**取り組む課題:**
1 – 抜粋の内容に照らして、次の(a)〜(c)の記述が正しいかどうかを判定し、それぞれ「はい」か「いいえ」で答えたうえで、判断の決め手となる抜粋の語句を一字一句そのまま引用してください。
(a) 蒋経国は1948年12月より国民党台湾党部主任に任命された。
(b) 国民軍/蒋介石の資産の移し替えは、時間をかけて公然と行われた。
(c) 国民政府は一枚岩だった。
2 – 抜粋のうち、「蒋経国という生き方#04/台湾島へ」から始まり「のない輩ばかり・・になる。」」で終わる部分を、一字一句違えずに書き写してください。

**ページ抜粋:**

蒋経国という生き方#04/台湾島へ
「1948年12月より国民党台湾党部主任に任命された蒋経国の仕事は、国民軍/蒋介石の資産を台湾等へ移し替える事だった。これは速やかに尚且つ秘密裏に行わなければならなかった。」
「どうして?」
「国民政府は、決して一枚岩じゃなかったからだよ。共産党側へ寝返るヤツもいたし、勝敗が見えないなら見えるまで態度を保留しておこうという連中もいた。もともと国民政府は亡くなった孫文の後を継ぐことで蒋介石のものになったという経緯があったからね。面白くない者も少なからずいたわけだ。とくに資産家たちは、蒋介石が負ければ今度は毛沢東の顔色を伺わなければならないからな。土地に縛られている人々を自らと一蓮托生にさせるのは至難なもンさ。いきおい付いてくるのは資産のない輩ばかり・・になる。」

**抽出した情報:**
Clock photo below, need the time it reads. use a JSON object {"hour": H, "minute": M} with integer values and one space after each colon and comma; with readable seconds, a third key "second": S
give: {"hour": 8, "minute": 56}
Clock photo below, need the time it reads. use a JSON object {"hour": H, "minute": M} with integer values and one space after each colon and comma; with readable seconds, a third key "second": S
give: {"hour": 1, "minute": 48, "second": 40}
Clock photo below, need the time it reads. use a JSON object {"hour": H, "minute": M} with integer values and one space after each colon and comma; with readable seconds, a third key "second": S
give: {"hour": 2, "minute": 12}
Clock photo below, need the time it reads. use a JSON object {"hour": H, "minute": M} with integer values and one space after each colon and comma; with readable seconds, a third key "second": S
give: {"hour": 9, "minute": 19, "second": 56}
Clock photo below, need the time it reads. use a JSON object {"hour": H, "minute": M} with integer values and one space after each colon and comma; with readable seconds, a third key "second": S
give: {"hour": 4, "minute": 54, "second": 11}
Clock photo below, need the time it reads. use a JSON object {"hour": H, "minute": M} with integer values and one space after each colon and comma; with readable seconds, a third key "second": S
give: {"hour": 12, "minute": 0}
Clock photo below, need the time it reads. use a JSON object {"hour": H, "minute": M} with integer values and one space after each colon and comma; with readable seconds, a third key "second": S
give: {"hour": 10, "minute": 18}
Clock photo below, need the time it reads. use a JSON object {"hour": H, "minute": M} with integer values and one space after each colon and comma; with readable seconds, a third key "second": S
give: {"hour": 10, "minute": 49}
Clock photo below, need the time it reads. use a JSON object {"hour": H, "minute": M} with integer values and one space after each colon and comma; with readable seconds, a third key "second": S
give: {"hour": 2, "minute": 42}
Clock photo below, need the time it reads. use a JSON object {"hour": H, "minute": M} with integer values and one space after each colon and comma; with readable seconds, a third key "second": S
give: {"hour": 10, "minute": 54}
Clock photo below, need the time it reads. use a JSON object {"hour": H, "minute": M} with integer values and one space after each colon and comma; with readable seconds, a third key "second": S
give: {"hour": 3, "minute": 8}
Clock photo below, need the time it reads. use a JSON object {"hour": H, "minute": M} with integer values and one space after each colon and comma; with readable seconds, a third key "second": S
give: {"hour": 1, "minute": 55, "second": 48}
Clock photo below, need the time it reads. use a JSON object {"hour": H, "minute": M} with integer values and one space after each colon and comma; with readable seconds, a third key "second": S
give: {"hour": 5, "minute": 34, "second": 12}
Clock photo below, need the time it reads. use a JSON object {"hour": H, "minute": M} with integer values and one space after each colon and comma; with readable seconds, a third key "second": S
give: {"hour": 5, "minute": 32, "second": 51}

**課題ごとの解答:**
1 –
(a) はい。「1948年12月より国民党台湾党部主任に任命された蒋経国の仕事は」
(b) いいえ。「速やかに尚且つ秘密裏に行わなければならなかった」
(c) いいえ。「国民政府は、決して一枚岩じゃなかったからだよ」

2 –
蒋経国という生き方#04/台湾島へ
「1948年12月より国民党台湾党部主任に任命された蒋経国の仕事は、国民軍/蒋介石の資産を台湾等へ移し替える事だった。これは速やかに尚且つ秘密裏に行わなければならなかった。」
「どうして?」
「国民政府は、決して一枚岩じゃなかったからだよ。共産党側へ寝返るヤツもいたし、勝敗が見えないなら見えるまで態度を保留しておこうという連中もいた。もともと国民政府は亡くなった孫文の後を継ぐことで蒋介石のものになったという経緯があったからね。面白くない者も少なからずいたわけだ。とくに資産家たちは、蒋介石が負ければ今度は毛沢東の顔色を伺わなければならないからな。土地に縛られている人々を自らと一蓮托生にさせるのは至難なもンさ。いきおい付いてくるのは資産のない輩ばかり・・になる。」